Abercrombie and Fitch 'wrongly fired' Muslim over headscarf
US clothing retailer Abercrombie and Fitch wrongly fired a Muslim worker for wearing a headscarf, a judge has ruled.
Federal Judge Yvonne Gonzalez Rogers ruled the firm violated anti-discrimination laws when it sacked Hani Khan from a Hollister brand shop.
Ms Khan was initially allowed to wear a scarf in Hollister colours at the San Mateo, California shop but was told remove it and fired when she refused.
The retailer had argued deviation from its "look policy" would affect sales.
But Judge Rogers of the Northern District of California said Abercrombie and Fitch had not proven it faced undue hardship to accommodate employees who wear headscarves for religious reasons.
The lawsuit, brought by the US Equal Employment Opportunity Commission, now goes to a trial on 30 September where a jury will determine damages.
No 'undue hardship'
Ms Khan had initially been hired at Hollister, a store under Abercrombie and Fitch's corporate umbrella, with the understanding she would be able to wear her headscarf to work, according to court records.

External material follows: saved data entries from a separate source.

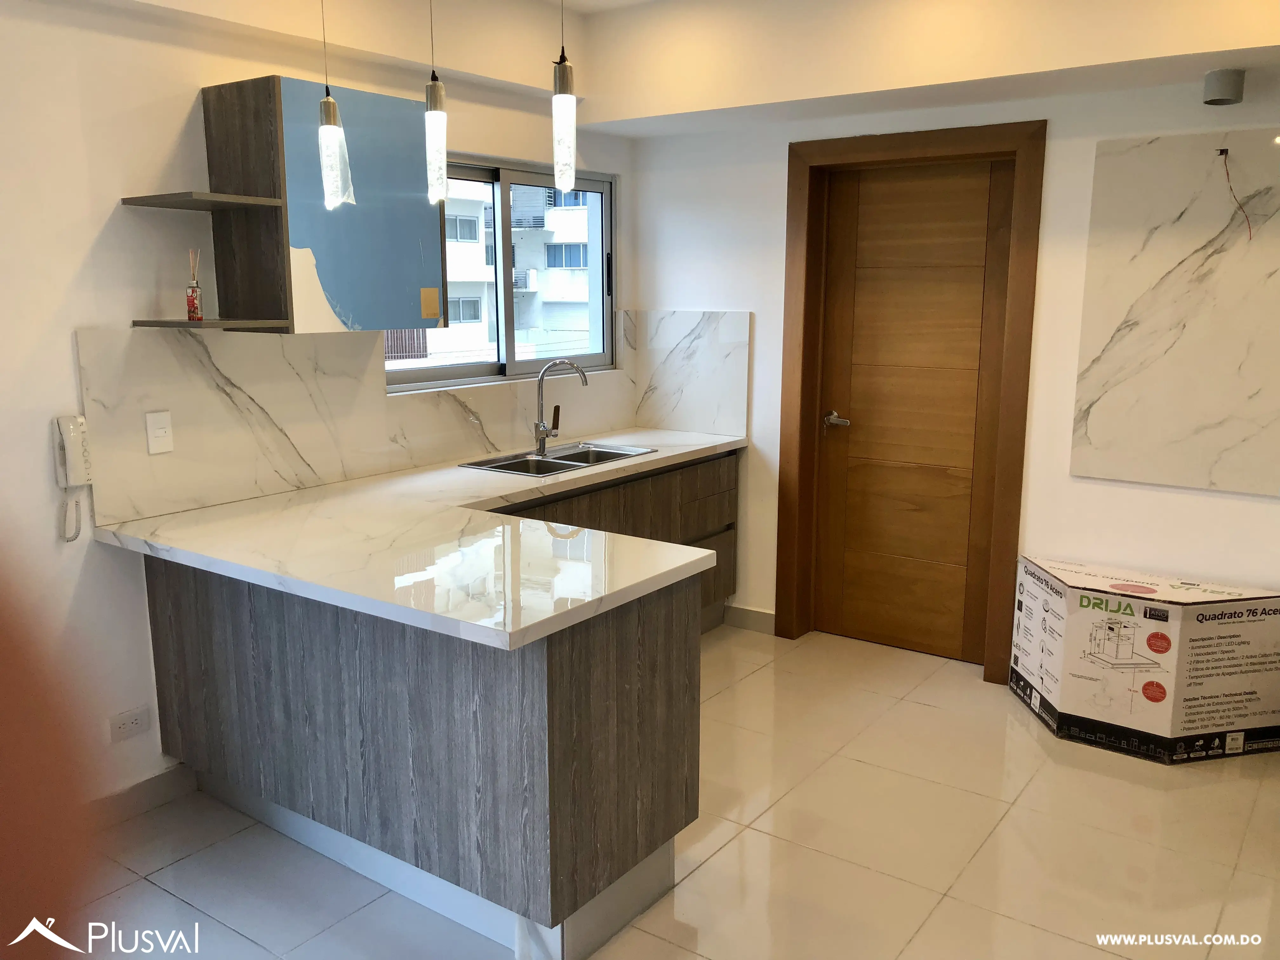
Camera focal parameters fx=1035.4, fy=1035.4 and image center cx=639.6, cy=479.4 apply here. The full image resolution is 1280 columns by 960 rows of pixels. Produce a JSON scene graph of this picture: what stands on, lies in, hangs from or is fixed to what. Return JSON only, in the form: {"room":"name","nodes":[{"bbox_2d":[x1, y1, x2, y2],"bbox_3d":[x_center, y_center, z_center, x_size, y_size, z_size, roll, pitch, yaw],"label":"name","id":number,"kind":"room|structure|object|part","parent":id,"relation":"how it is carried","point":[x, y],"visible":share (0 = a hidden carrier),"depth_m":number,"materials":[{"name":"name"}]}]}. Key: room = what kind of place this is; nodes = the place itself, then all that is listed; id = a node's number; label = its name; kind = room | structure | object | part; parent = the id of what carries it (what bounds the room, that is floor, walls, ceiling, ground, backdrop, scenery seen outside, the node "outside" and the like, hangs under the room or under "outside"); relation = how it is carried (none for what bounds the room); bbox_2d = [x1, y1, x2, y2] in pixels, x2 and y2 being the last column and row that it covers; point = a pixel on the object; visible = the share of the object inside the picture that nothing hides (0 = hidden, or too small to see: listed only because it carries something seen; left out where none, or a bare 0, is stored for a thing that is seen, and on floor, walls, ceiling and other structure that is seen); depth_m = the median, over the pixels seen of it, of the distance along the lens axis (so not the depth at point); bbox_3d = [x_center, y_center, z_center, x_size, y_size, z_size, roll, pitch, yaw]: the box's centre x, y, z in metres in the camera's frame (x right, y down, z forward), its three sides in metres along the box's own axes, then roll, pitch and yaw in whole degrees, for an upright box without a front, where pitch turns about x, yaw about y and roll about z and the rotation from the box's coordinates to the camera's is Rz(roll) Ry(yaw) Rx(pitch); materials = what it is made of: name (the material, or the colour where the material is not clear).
{"room":"kitchen","nodes":[
{"label":"kitchen","id":0,"kind":"room"},
{"bbox_2d":[0,0,636,822],"bbox_3d":[-1.605,-0.291,2.866,0.177,2.640,5.422,7,13,35],"label":"left wall","id":1,"kind":"structure","parent":0,"point":[94,232],"depth_m":2.90,"materials":[{"name":"white paint"}]},
{"bbox_2d":[52,413,92,541],"bbox_3d":[-1.560,-0.002,2.854,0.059,0.341,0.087,7,13,35],"label":"intercom phone","id":2,"kind":"object","parent":1,"relation":"attached to","point":[78,420],"visible":0.99,"depth_m":2.84,"materials":[{"name":"white plastic"}]},
{"bbox_2d":[107,704,151,741],"bbox_3d":[-1.509,0.719,3.058,0.009,0.078,0.115,7,13,35],"label":"wall socket","id":3,"kind":"object","parent":1,"relation":"attached to","point":[136,719],"visible":0.99,"depth_m":3.05,"materials":[{"name":"white plastic"}]},
{"bbox_2d":[84,763,196,830],"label":"baseboard","id":4,"kind":"structure","parent":1,"relation":"attached to","point":[152,786],"depth_m":3.11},
{"bbox_2d":[121,191,283,210],"bbox_3d":[-1.240,-0.781,2.918,0.362,0.021,0.265,7,13,35],"label":"upper shelf","id":5,"kind":"object","parent":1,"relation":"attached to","point":[163,203],"visible":0.99,"depth_m":2.85,"materials":[{"name":"brown wood"}]},
{"bbox_2d":[131,318,285,330],"bbox_3d":[-1.238,-0.447,2.971,0.306,0.019,0.291,7,13,35],"label":"lower shelf","id":6,"kind":"object","parent":1,"relation":"attached to","point":[181,323],"visible":0.98,"depth_m":2.89,"materials":[{"name":"brown wood"}]},
{"bbox_2d":[185,249,203,320],"bbox_3d":[-1.289,-0.559,2.987,0.050,0.203,0.049,7,13,35],"label":"reed diffuser","id":7,"kind":"object","parent":6,"relation":"on","point":[192,299],"visible":0.99,"depth_m":2.98,"materials":[{"name":"glass"}]},
{"bbox_2d":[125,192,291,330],"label":"corner shelf","id":8,"kind":"object","parent":1,"relation":"attached to","point":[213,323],"visible":0.98,"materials":[{"name":"brown wood"}]},
{"bbox_2d":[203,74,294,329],"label":"cabinet side panel","id":9,"kind":"object","parent":1,"relation":"attached to","point":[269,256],"visible":0.87,"depth_m":3.09,"materials":[{"name":"brown wood"}]},
{"bbox_2d":[201,75,441,335],"bbox_3d":[-0.990,-0.844,3.308,0.339,0.726,0.640,7,13,35],"label":"upper cabinet","id":10,"kind":"object","parent":1,"relation":"attached to","point":[396,100],"visible":0.92,"depth_m":3.13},
{"bbox_2d":[420,286,440,319],"bbox_3d":[-0.712,-0.601,3.512,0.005,0.099,0.068,7,13,35],"label":"sticker","id":11,"kind":"object","parent":10,"relation":"attached to","point":[425,291],"visible":0.98,"depth_m":3.51,"materials":[{"name":"paper"}]},
{"bbox_2d":[72,320,638,526],"bbox_3d":[-0.757,-0.328,3.967,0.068,0.524,2.520,7,13,35],"label":"marble backsplash","id":12,"kind":"structure","parent":1,"relation":"attached to","point":[300,480],"depth_m":3.47,"materials":[{"name":"stone"}]},
{"bbox_2d":[144,409,173,454],"bbox_3d":[-1.409,-0.139,3.034,0.014,0.118,0.074,7,13,35],"label":"light switch","id":13,"kind":"object","parent":12,"relation":"attached to","point":[160,431],"visible":0.98,"depth_m":3.03,"materials":[{"name":"white plastic"}]},
{"bbox_2d":[383,154,616,390],"bbox_3d":[-0.595,-0.864,4.395,0.106,0.911,1.472,7,13,35],"label":"window","id":14,"kind":"structure","parent":1,"relation":"in","point":[459,372],"depth_m":4.47,"materials":[{"name":"glass"}]},
{"bbox_2d":[81,622,1279,959],"bbox_3d":[0.229,1.257,2.017,4.222,0.101,5.836,7,13,35],"label":"floor","id":15,"kind":"structure","parent":0,"point":[722,853],"depth_m":2.89,"materials":[{"name":"beige tile"}]},
{"bbox_2d":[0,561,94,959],"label":"person","id":16,"kind":"object","parent":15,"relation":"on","point":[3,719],"visible":0.97,"depth_m":0.59},
{"bbox_2d":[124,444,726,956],"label":"base cabinet","id":17,"kind":"object","parent":15,"relation":"on","point":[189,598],"visible":0.67,"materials":[{"name":"wood"}]},
{"bbox_2d":[92,425,750,650],"bbox_3d":[-0.420,0.066,3.370,1.453,0.041,2.190,7,13,35],"label":"countertop","id":18,"kind":"structure","parent":17,"relation":"on","point":[573,477],"depth_m":2.71,"materials":[{"name":"white stone"}]},
{"bbox_2d":[458,440,654,476],"bbox_3d":[-0.313,-0.005,4.119,0.443,0.162,0.743,7,13,35],"label":"sink","id":19,"kind":"object","parent":18,"relation":"in","point":[565,455],"visible":0.47,"depth_m":4.20,"materials":[{"name":"silver metal"}]},
{"bbox_2d":[532,357,588,454],"bbox_3d":[-0.328,-0.306,4.225,0.240,0.383,0.108,7,13,35],"label":"faucet","id":20,"kind":"object","parent":18,"relation":"on","point":[539,388],"visible":1,"depth_m":4.24,"materials":[{"name":"silver metal"}]},
{"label":"drawers","id":21,"kind":"part","parent":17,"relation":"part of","materials":[{"name":"brown wood"}]},
{"bbox_2d":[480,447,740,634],"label":"base cabinet","id":22,"kind":"object","parent":15,"relation":"on","point":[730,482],"visible":0.18,"depth_m":4.34,"materials":[{"name":"brown wood"}]},
{"bbox_2d":[1010,554,1279,764],"bbox_3d":[1.820,0.623,3.718,0.654,0.550,0.608,-2,11,-9],"label":"cardboard box","id":23,"kind":"object","parent":15,"relation":"on","point":[1162,638],"visible":0.99,"depth_m":3.50,"materials":[{"name":"cardboard"}]},
{"bbox_2d":[83,0,1279,136],"bbox_3d":[0.400,-1.291,1.987,3.957,0.386,4.273,7,13,35],"label":"ceiling","id":24,"kind":"structure","parent":0,"point":[682,109],"depth_m":3.66,"materials":[{"name":"paint"}]},
{"bbox_2d":[317,0,355,211],"bbox_3d":[-0.809,-1.106,2.679,0.111,0.817,0.114,7,13,35],"label":"pendant light","id":25,"kind":"object","parent":24,"relation":"hanging from","point":[327,114],"visible":0.99,"depth_m":2.70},
{"bbox_2d":[423,0,448,206],"bbox_3d":[-0.531,-1.101,2.649,0.110,0.805,0.115,7,13,35],"label":"pendant light","id":26,"kind":"object","parent":24,"relation":"hanging from","point":[438,92],"visible":0.99,"depth_m":2.67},
{"bbox_2d":[550,0,577,196],"bbox_3d":[-0.191,-1.084,2.511,0.115,0.798,0.120,7,13,35],"label":"pendant light","id":27,"kind":"object","parent":24,"relation":"hanging from","point":[563,71],"visible":0.99,"depth_m":2.53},
{"bbox_2d":[1202,68,1245,105],"bbox_3d":[1.863,-1.250,3.306,0.109,0.095,0.116,7,13,35],"label":"ceiling spotlight","id":28,"kind":"object","parent":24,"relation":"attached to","point":[1228,90],"visible":0.99,"depth_m":3.27,"materials":[{"name":"grey"}]},
{"bbox_2d":[623,46,1279,674],"bbox_3d":[1.728,-0.461,3.801,4.303,2.635,0.199,7,13,35],"label":"back wall","id":29,"kind":"structure","parent":0,"point":[1199,506],"depth_m":3.93,"materials":[{"name":"white paint"}]},
{"bbox_2d":[625,309,749,437],"bbox_3d":[0.216,-0.502,4.823,0.629,0.555,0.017,7,13,35],"label":"marble backsplash","id":30,"kind":"structure","parent":29,"relation":"attached to","point":[737,429],"depth_m":4.80,"materials":[{"name":"white stone"}]},
{"bbox_2d":[723,603,776,633],"bbox_3d":[0.558,0.650,4.756,0.380,0.103,0.014,7,13,35],"label":"baseboard","id":31,"kind":"structure","parent":29,"relation":"attached to","point":[764,617],"depth_m":4.79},
{"bbox_2d":[772,118,1045,682],"bbox_3d":[1.111,-0.316,4.336,1.044,2.170,0.175,7,13,35],"label":"door frame","id":32,"kind":"structure","parent":29,"relation":"attached to","point":[801,146],"depth_m":4.19,"materials":[{"name":"brown wood"}]},
{"bbox_2d":[810,156,1011,666],"bbox_3d":[1.120,-0.262,4.346,0.779,2.043,0.097,7,13,35],"label":"wooden door","id":33,"kind":"structure","parent":32,"relation":"in","point":[857,297],"depth_m":4.35,"materials":[{"name":"brown wood"}]},
{"bbox_3d":[0.855,-0.249,4.519,0.145,0.061,0.097,7,13,35],"label":"door handle","id":34,"kind":"part","parent":33,"relation":"part of","materials":[{"name":"silver metal"}]},
{"bbox_2d":[1071,129,1279,495],"bbox_3d":[1.988,-0.555,3.471,0.959,1.186,0.020,7,13,35],"label":"marble panel","id":35,"kind":"object","parent":29,"relation":"attached to","point":[1090,429],"visible":0.99,"depth_m":3.55,"materials":[{"name":"stone"}]},
{"bbox_2d":[1218,146,1253,241],"bbox_3d":[1.959,-0.936,3.407,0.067,0.292,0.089,-6,12,-31],"label":"electrical wire","id":36,"kind":"object","parent":35,"relation":"attached to","point":[1228,176],"visible":0.97,"depth_m":3.40,"materials":[{"name":"plastic"}]},
{"label":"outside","id":37,"kind":"structure","parent":0,"visible":0},
{"bbox_2d":[393,180,595,367],"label":"apartment building","id":38,"kind":"structure","parent":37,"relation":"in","point":[584,291],"materials":[{"name":"white paint"}]}
]}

But four months into her employment, a district manager suspended her with pay after Ms Khan refused to take off the covering. She was later fired.
Her lawyers argued that there had been no complaints about Ms Khan's performance at work.
"I was shocked and surprised when I was asked to remove my hijab [headscarf] and then fired for refusing to comply," Ms Khan said in a statement.
In her ruling, Judge Rogers said Abercrombie and Fitch's lawyers had only offered "unsubstantiated opinion testimony of its own employees to support its claim of undue hardship" and had undercut its own argument by offering to rehire Ms Khan with her headscarf.
Ms Khan was supported by the Council on American-Islamic Relations (CAIR).
A spokeswoman said the organisation hoped the lawsuit would push the company to change its policies and clarify religious accommodations.
"At the heart of this case is the belief that no-one should ever have to choose between their religion and work," said Zahra Billoo of CAIR's San Francisco office.